[Xapian-discuss] [ NUMBER OF SAMPLE ]

Wed Jul 21 19:51:15 BST 2004

On Jul 21, 2004, at 12:59 PM, Boris Meyer wrote:

> I'm diving into the Api, looking for some methods to retrieve this 
> offset.

It ain't there!  :)  The best you can do is get the "positional" data, 
which I'm willing to bet is "word position" with Omega.

>> Right now one must re-parse the document, joining up with the terms 
>> list from the result to find and highlight any/all hits, let alone 
>> context extraction.  A fairly expensive operation if you're doing to 
>> do this on a "summary display" of many documents.
>
> Yes a very consuming process, especially when the average size of the 
> documents I would have to parse is known, 3Mo (Pdf), don't forget the 
> x10 results/page please ;-).

PDF text extraction is a pain in the ass.  I've got a handwritten PDF 
parser (in Java) that does a decent job of text extraction (better than 
xpdf in raw mode, in my opinion), but it's not perfect by any means.

And this is another gotcha.  Even if Xapian did support tracking byte 
offsets of terms, for what you want to do the offsets would need to be 
offsets in the text version of the PDF, not the PDF itself.  And where 
is the text version of the PDF stored?

> As HD are now low cost and as everybody today is looking for a google 
> meaninful result listing with highlighted terms, I would also store a 
> such index.
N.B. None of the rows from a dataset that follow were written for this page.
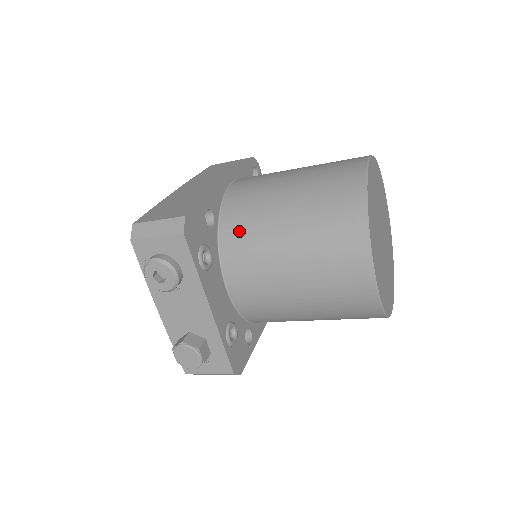
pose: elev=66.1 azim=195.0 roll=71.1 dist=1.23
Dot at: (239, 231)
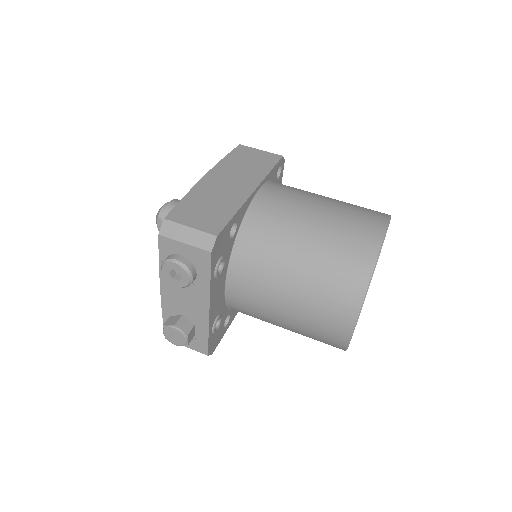
Dot at: (255, 249)
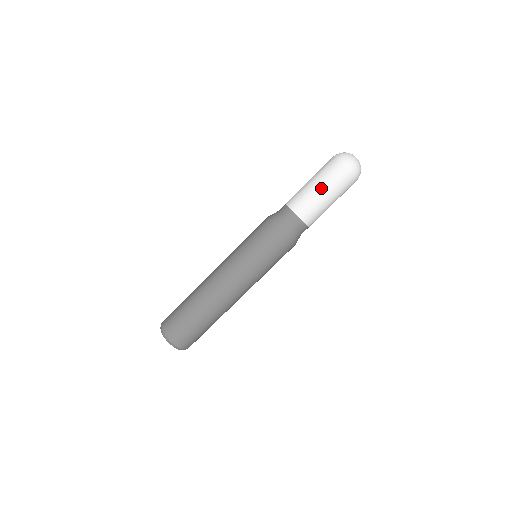
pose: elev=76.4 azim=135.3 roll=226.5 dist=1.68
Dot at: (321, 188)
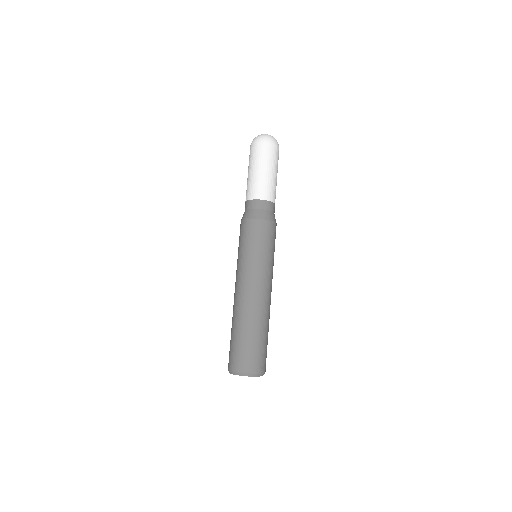
Dot at: (264, 169)
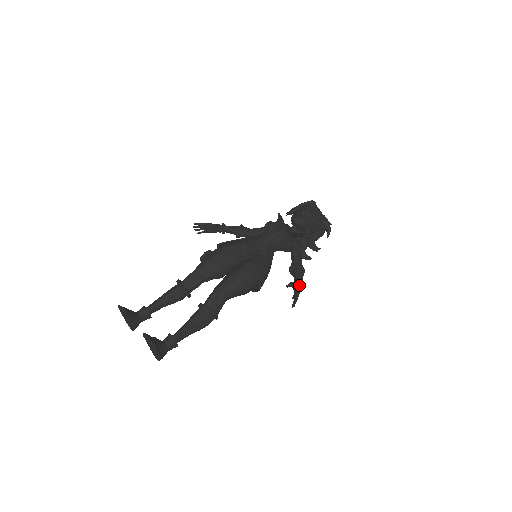
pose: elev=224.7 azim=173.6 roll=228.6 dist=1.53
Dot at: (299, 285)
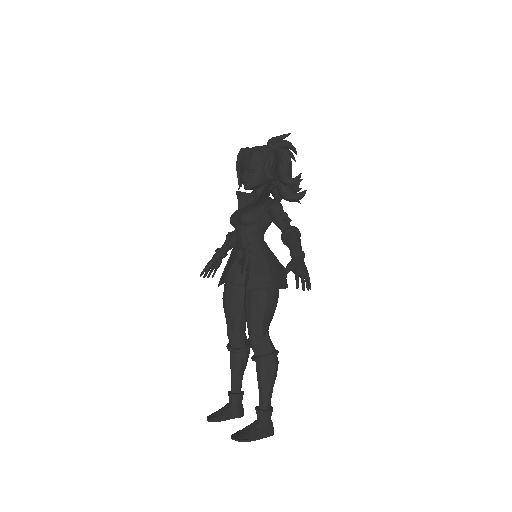
Dot at: (296, 260)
But maybe is there another way ?

I don't know what Omega will let you do, but using Xapian's API, when 
you add a term to a document you can optionally give it positional 
information.  The intent I'm sure is for the position to be word 
position.  Xapian uses this for proximity searching.  You could instead 
use byte offsets, but your options for proximity go away.  There's 
little meaning in "documents where 'foo' and 'bar' are within XX bytes 
of each other".

eric